I think we sometimes forget to stop and smell the food, at least I do. I look forward so much to the end result, that plate on my lap, that I forget to savour and experience other moments. Moments like the chopping of the parsley, the butter melting on the corn-on-the-cob, loaded with cracked black pepper too. There’s even that “Ahh” smell as the plate is under my nose and I’m seconds away from digging in. We stop and smell the roses, but do you stop to smell the food?

6 Comments

  1. I’m not sure if it’s my favourite food smell but its certainly my favourite smell memory, It is Sunday evenings with my Dad making what seemed to me as a child to be hundreds on pancakes for our tea and a big pot of tea keeping warm in from of the fire before the feast with all the butter and sugar started, this memory is so clear that I can even hear the tune for Murder She Wrote in the background!!!
    I love smelling my food, Its very important, my friends think I’m weird, I’ll pile the perfect amount of everything onto my fork and before I taste I’ll take a little smell and nod in satisfaction. I think at this stage it is habit and second nature to me but I knowingly smell everything before I taste it, even the everyday things like tea, cereal, sandwiches… I think I am a bit weird!!!

  2. Niamh, I’m with you. I’m a “nose”, I smell everything, I taste food first with it. I always attract a few weird looks when I go shopping because I smell the food before I buy it, and it doesn’t stop at fruits: bread, meat, fish, cheese, you name it. I smell my plate before eating it, whether at home or out. I’m blessed, or cursed depending on what the smells are, with a nose that can detect the faintest of scent.

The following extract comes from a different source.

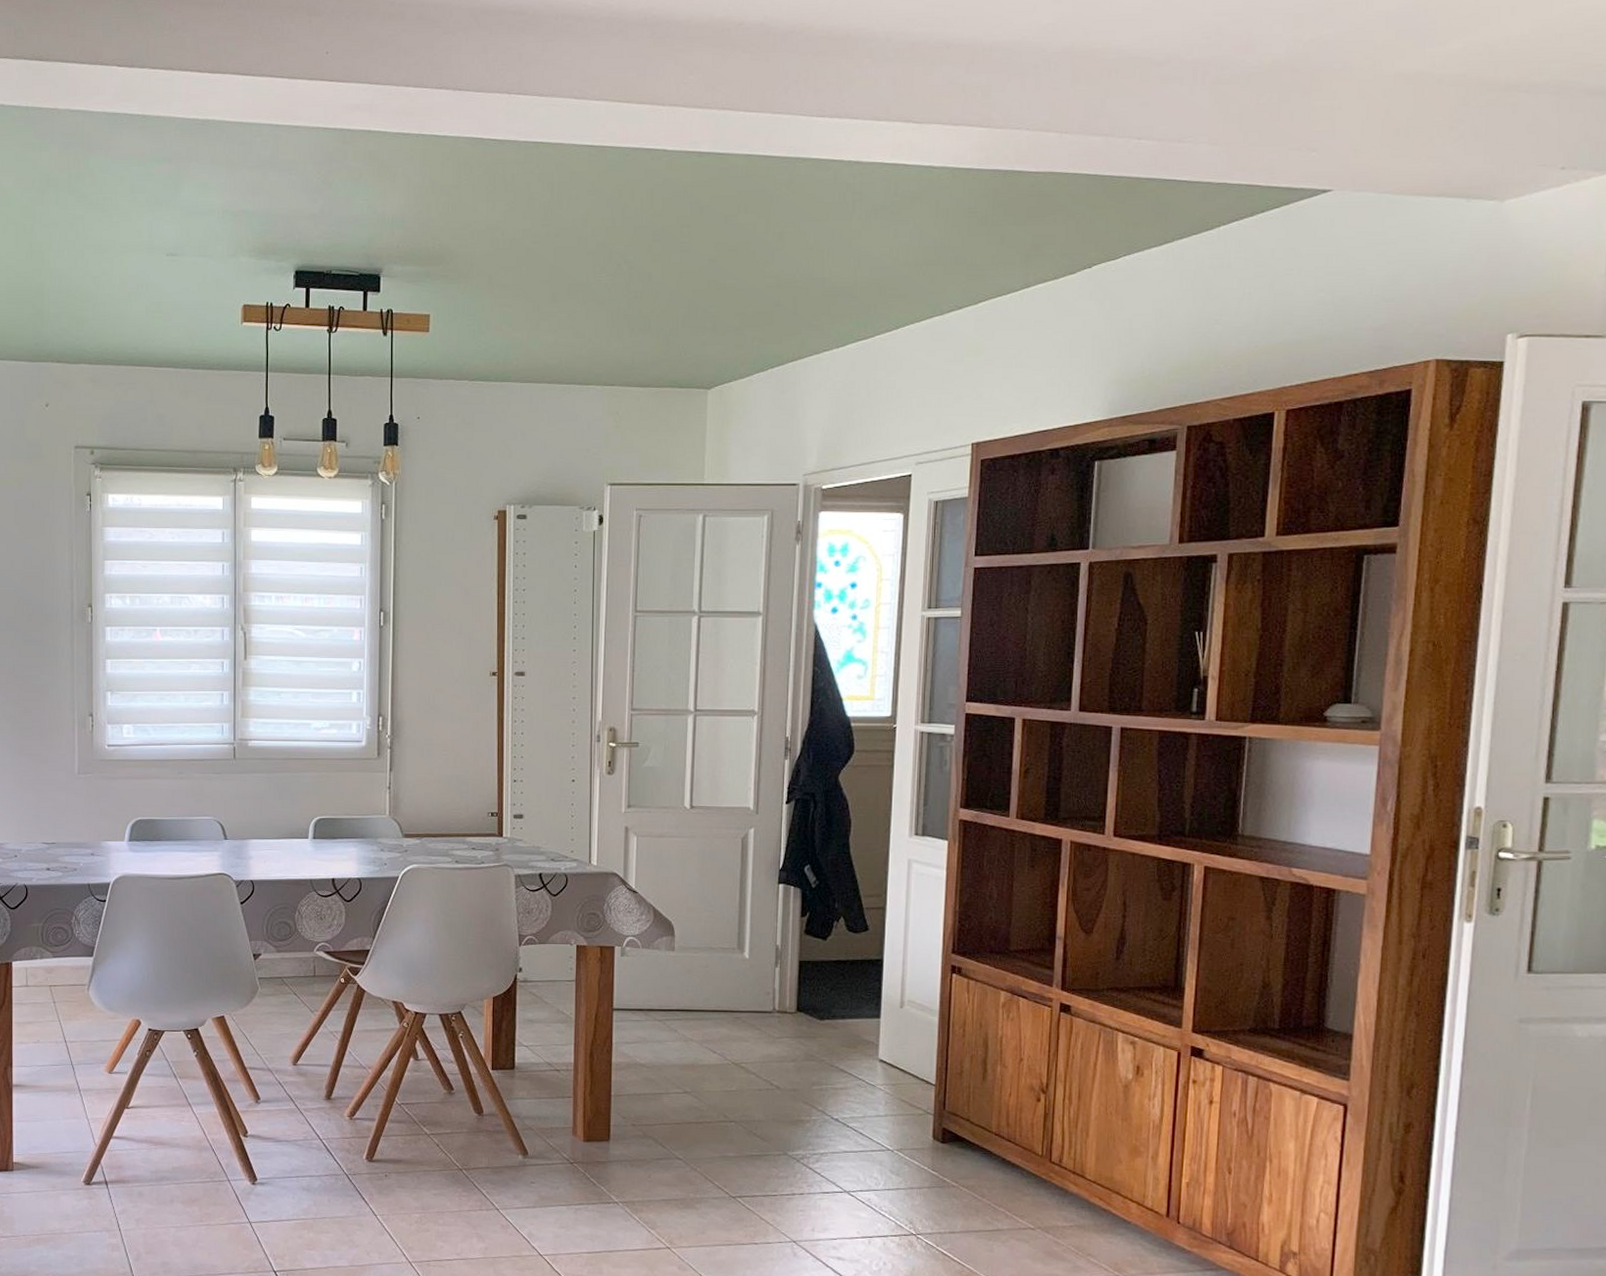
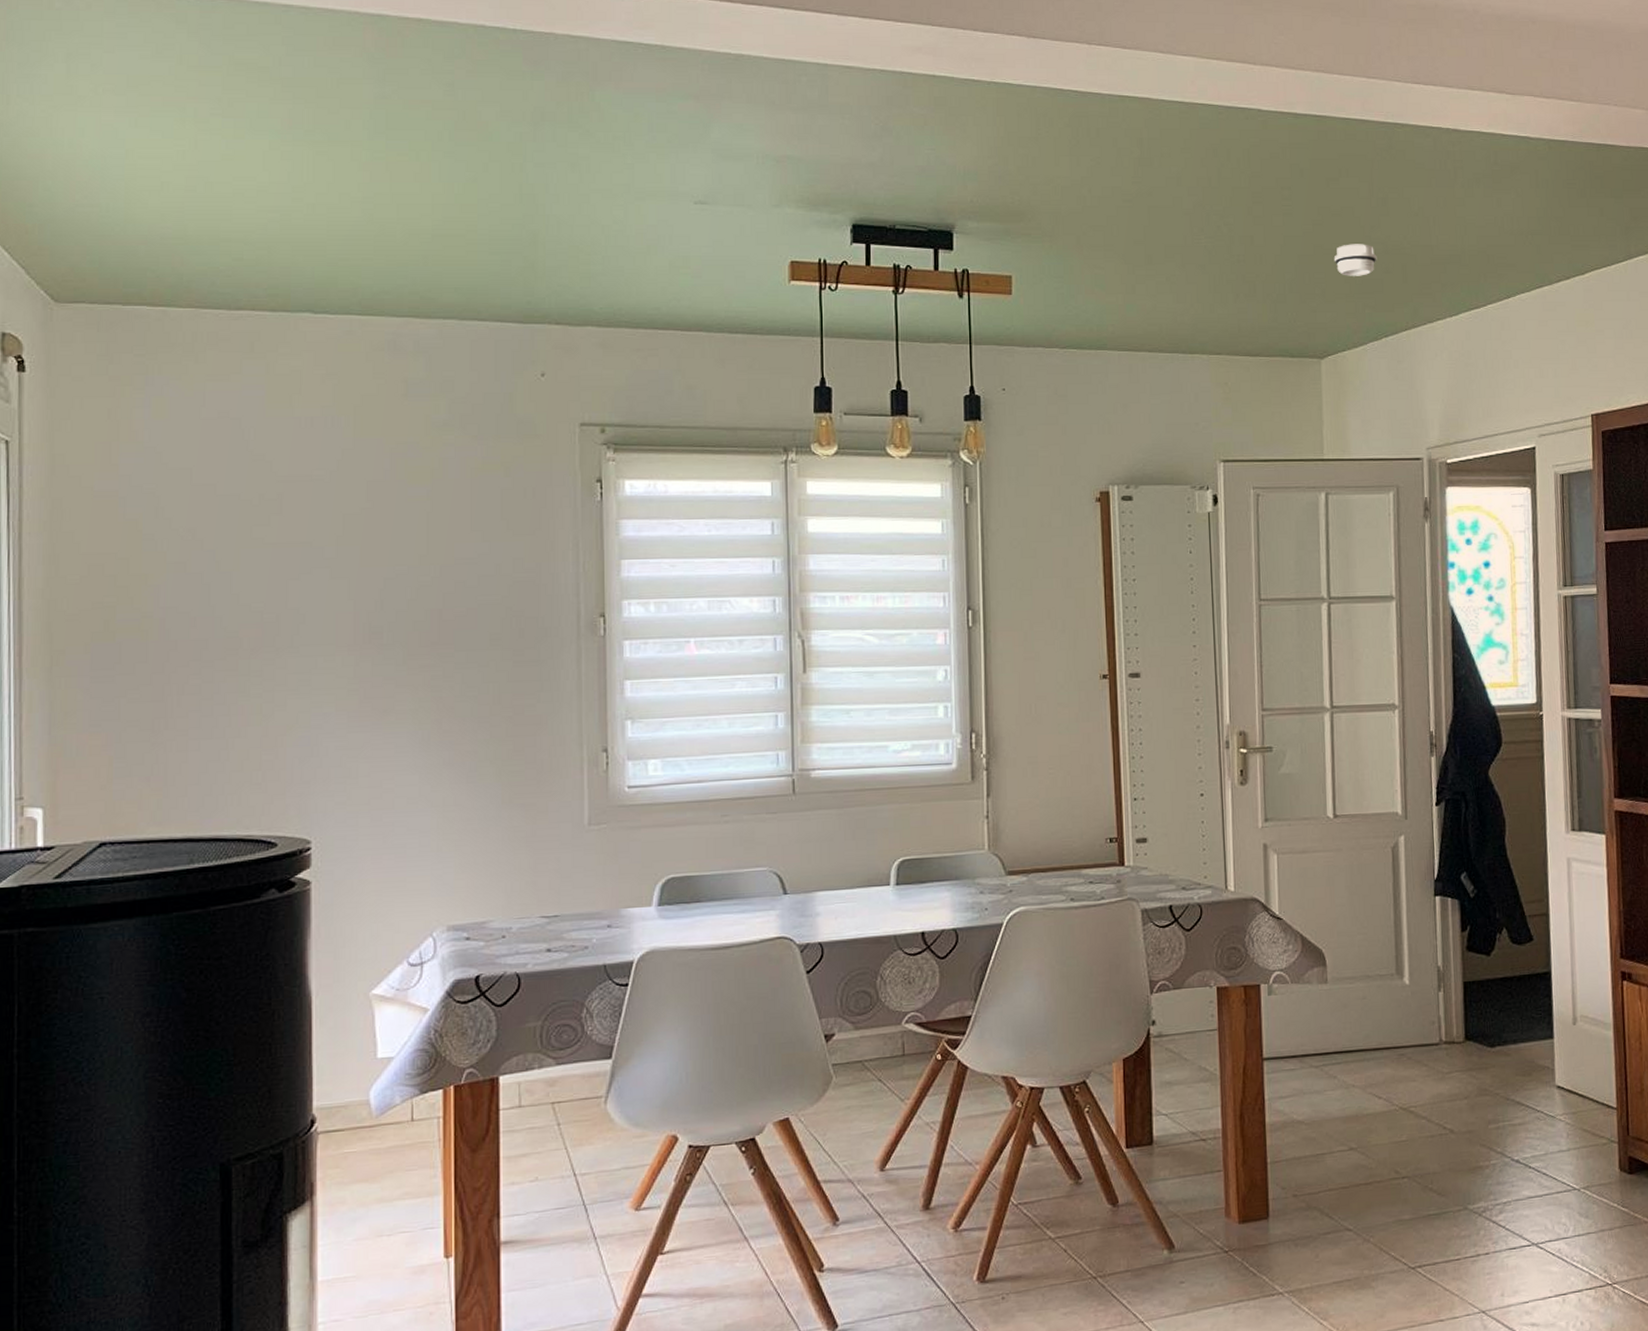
smoke detector: none [726,278,769,310] -> present [1333,244,1377,276]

    My mum was a dreadful cook, my memories of food as a child has to go to my grandmother’s kitchen and find a sun – ripen tomato drenched in olive oil. It’s when I learned to cook myself that I started to enjoy food, and my favorite smell of all is of bread baking. Oh, the smell of bread as I passed by the “boulangerie” in my years in Paris! Give me a freshly baked loaf any time over a cream cake!

  3. As for the last meal, not being under pressure of health conscious choices or worries about digestion and so on, I’d really blow it: oysters to start with, with an indecent amount of fresh bread and butter, followed by roasted turbot with garlic butter (loads of), with asparagus and young broad beans, cheeeeeeeeeeses with more bread, a mango sorbet for pudding and a box of chocolates from Cocoa Atelier. With a glass of Puligny-Montrachet, thank you

  4. The best smells are frying rashers, frying garlic and/or onions, chopping herbs like thyme and rosemary, grinding toasted spices like cumin and corriander, baking raisin bread with cinnamon, cloves and allspice, mulled wine, lemon zest… too many more to name!

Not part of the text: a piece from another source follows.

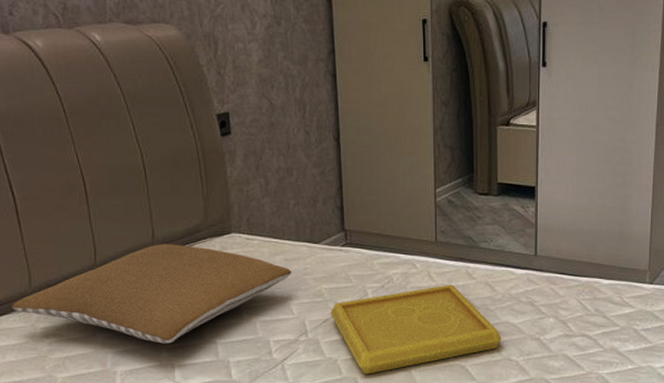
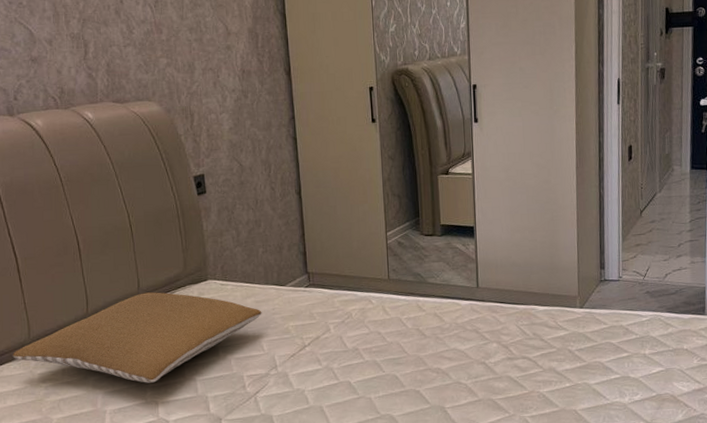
serving tray: present [331,284,502,375] -> none [297,316,451,403]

  5. Great article! I love the smell of the brown paper bag when you’re walking home from the chipper, the end of it all soggy with malt vinegar and chip fat. Always reminds me of growing up when, for a treat, my mum would send me and my sister to the chipper while she fried eggs and heated up baked beans. The smell of garlic never fails to get my mouth watering. And any sort of baking. Man, I am SO hungry now.

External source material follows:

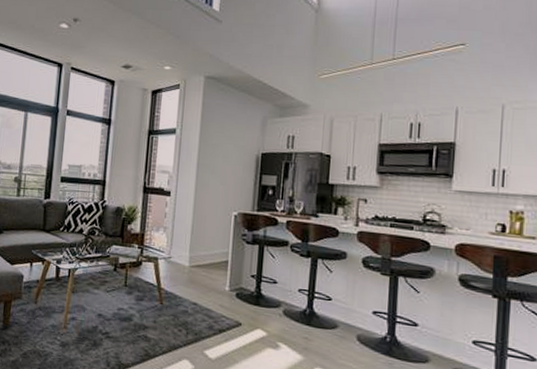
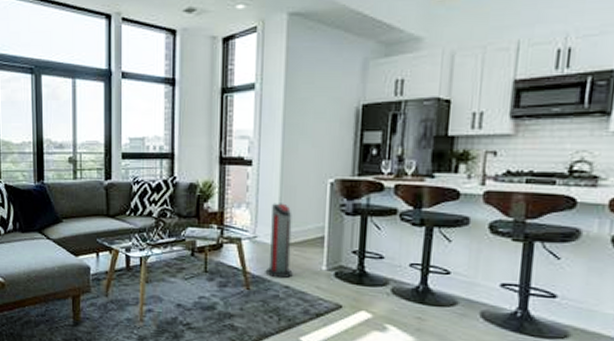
air purifier: none [177,229,202,296] -> present [265,203,293,279]

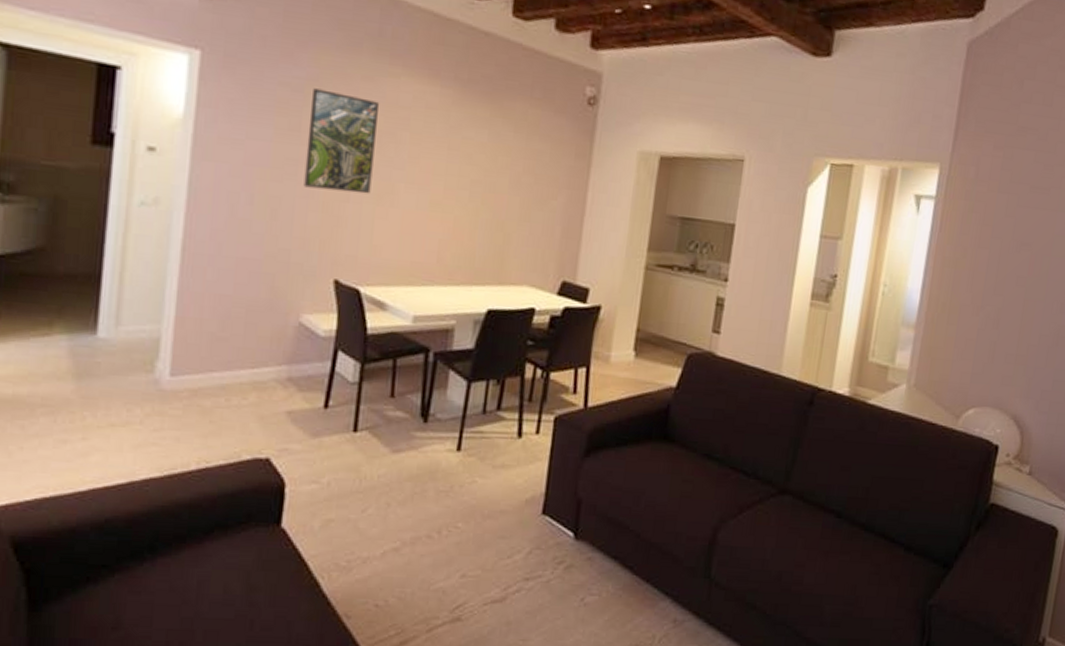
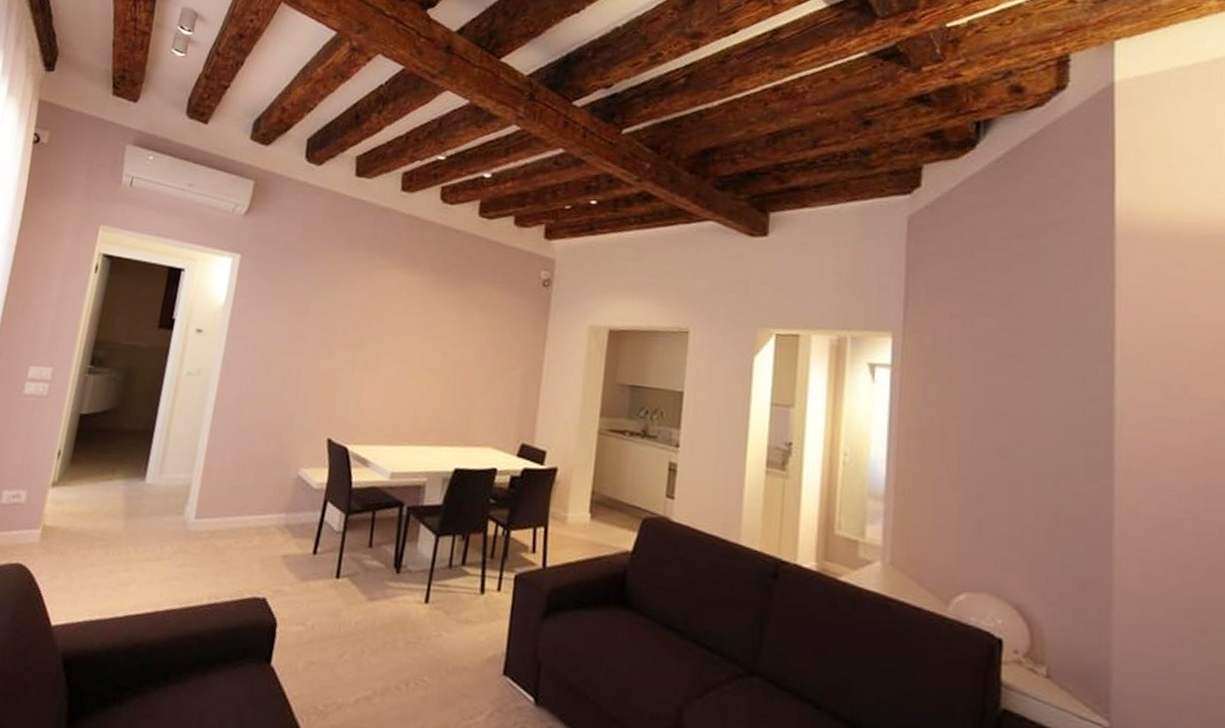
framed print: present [303,88,380,194] -> none [308,280,371,366]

  6. I love how everyone so far has had a real personal affinity with smell and food on some level.

    Nanazolie you certainly know how to go out with a bang 😉 Rebecca, Méabh, I’m very much with you on the garlic front. The smell of the freshly peeled cloves, or the leaves in the garden, and nearly the best one, frying, is just so mouth watering. It never fails to prep me for a big feed.

    Niamh, I think you’re very right to smell your food. It is one sense we forget to indulge ourselves in. We pleasure our sense of taste by eating, hearing by good tunes and sight by enjoying films. But smell… well there really is a whole world to be explored, I really do believe it!